Akademik Veri Yönetim Sistemi
NEUROCHEMICAL JOURNAL, cilt.19, sa.2, ss.179-184, 2025 (SCI-Expanded)
Doxorubicin (DOX), a chemotherapeutic medicine, are frequently utilized to treat various malignancies,
even though it has well-documented negative side effects. Neurotoxic effect is one of the best known
and occurs through several mechanisms including oxidative stress and neuro-inflammation. Transcranial
direct current stimulation (tDCS), a non-invasive brain stimulation technique, is used in several neurodegenerative
disease model because of its neuroprotective effects. The aim of this study was to investigate the effects
of DOX on antioxidant and inflammatory markers, behavioral parameters and the possible neuroprotective
effect of tDCS stimulation on these effects. To induce neurotoxicity, DOX was administered intraperitoneally
(i.p.) at 2.15 mg/kg/day, 1 dose in 3 days, 7 times in total for 3 weeks. tDCS treatment was then applied for 5
consecutive days. Catalase (CAT), interleukin-1 beta (IL-1β), tumor necrosis factor-alpha (TNF-α), and
interleukin 6 (IL-6) levels were evaluated. Open field test was used to analyzed to locomotor activity and
behavioral changes. The DOX group had neuronal alteration as indicated by the elevation of neuro-inflammation
markers (IL-1β, TNF-α, and IL-6) with reduced antioxidant marker (CAT). The tDCS-treated
group showed a significant reduction in the inflammation biomarkers, with a significant improvement in the
antioxidant marker. DOX administration impaired locomotor activity as well as anxiety behaviors of rats.

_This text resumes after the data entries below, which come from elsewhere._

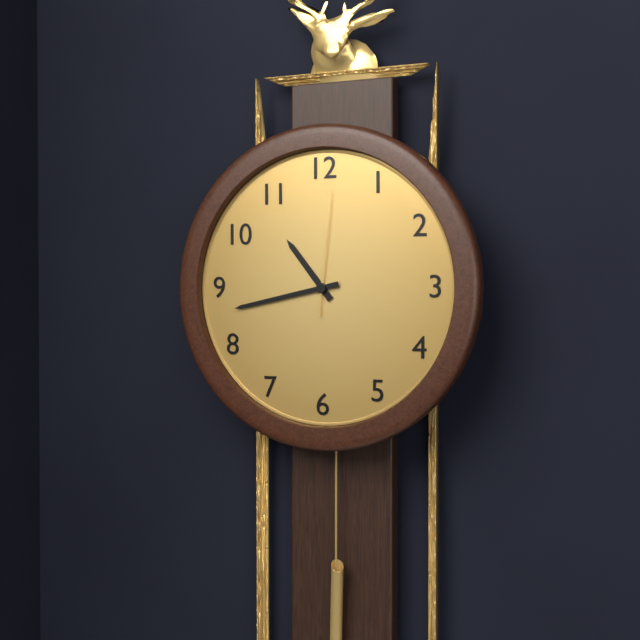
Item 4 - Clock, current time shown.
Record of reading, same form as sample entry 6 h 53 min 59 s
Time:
10 h 43 min 01 s
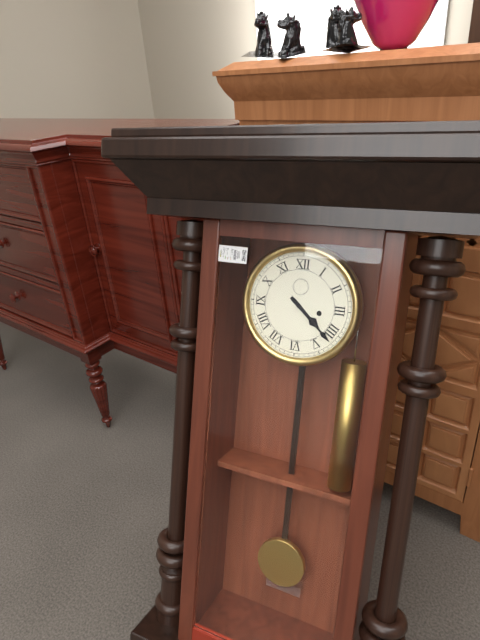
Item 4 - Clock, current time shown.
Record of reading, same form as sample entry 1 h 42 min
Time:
4 h 22 min
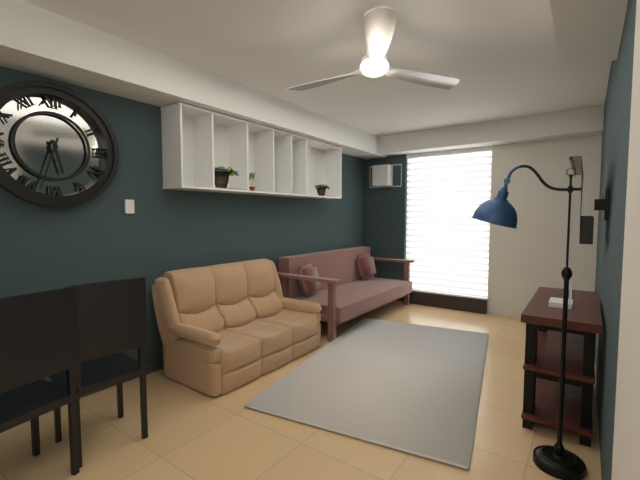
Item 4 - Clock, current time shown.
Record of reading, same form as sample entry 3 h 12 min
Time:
5 h 33 min
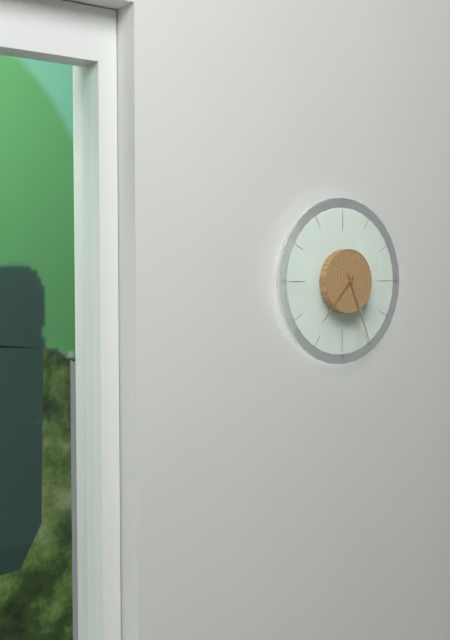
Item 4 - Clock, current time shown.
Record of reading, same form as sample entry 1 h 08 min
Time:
7 h 26 min
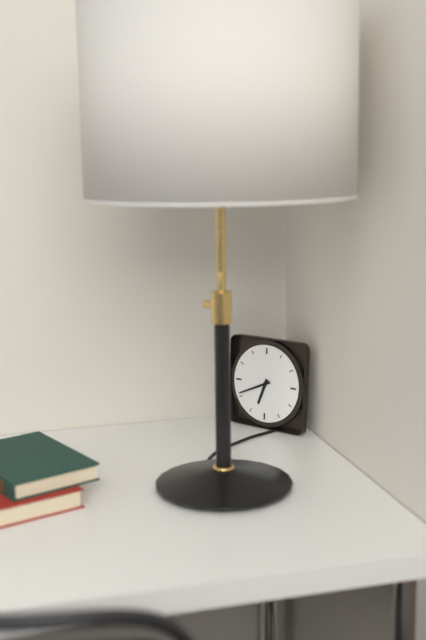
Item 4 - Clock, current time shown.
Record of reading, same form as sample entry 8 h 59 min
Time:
6 h 41 min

tDCS have also been shown to be effective in preventing behavioral and locomotor changes; therefore, they
may be considered as candidates to reduce toxicity effects in DOX treatments. Our findings reveal the importance
of tDCS treatment to attenuate DOX-associated neurotoxicity. Through the modification and decrease
of indicators of cellular toxicity and the increase of natural antioxidant enzymes, tDCS demonstrated considerable
promise for avoiding DOX-induced neurotoxicity.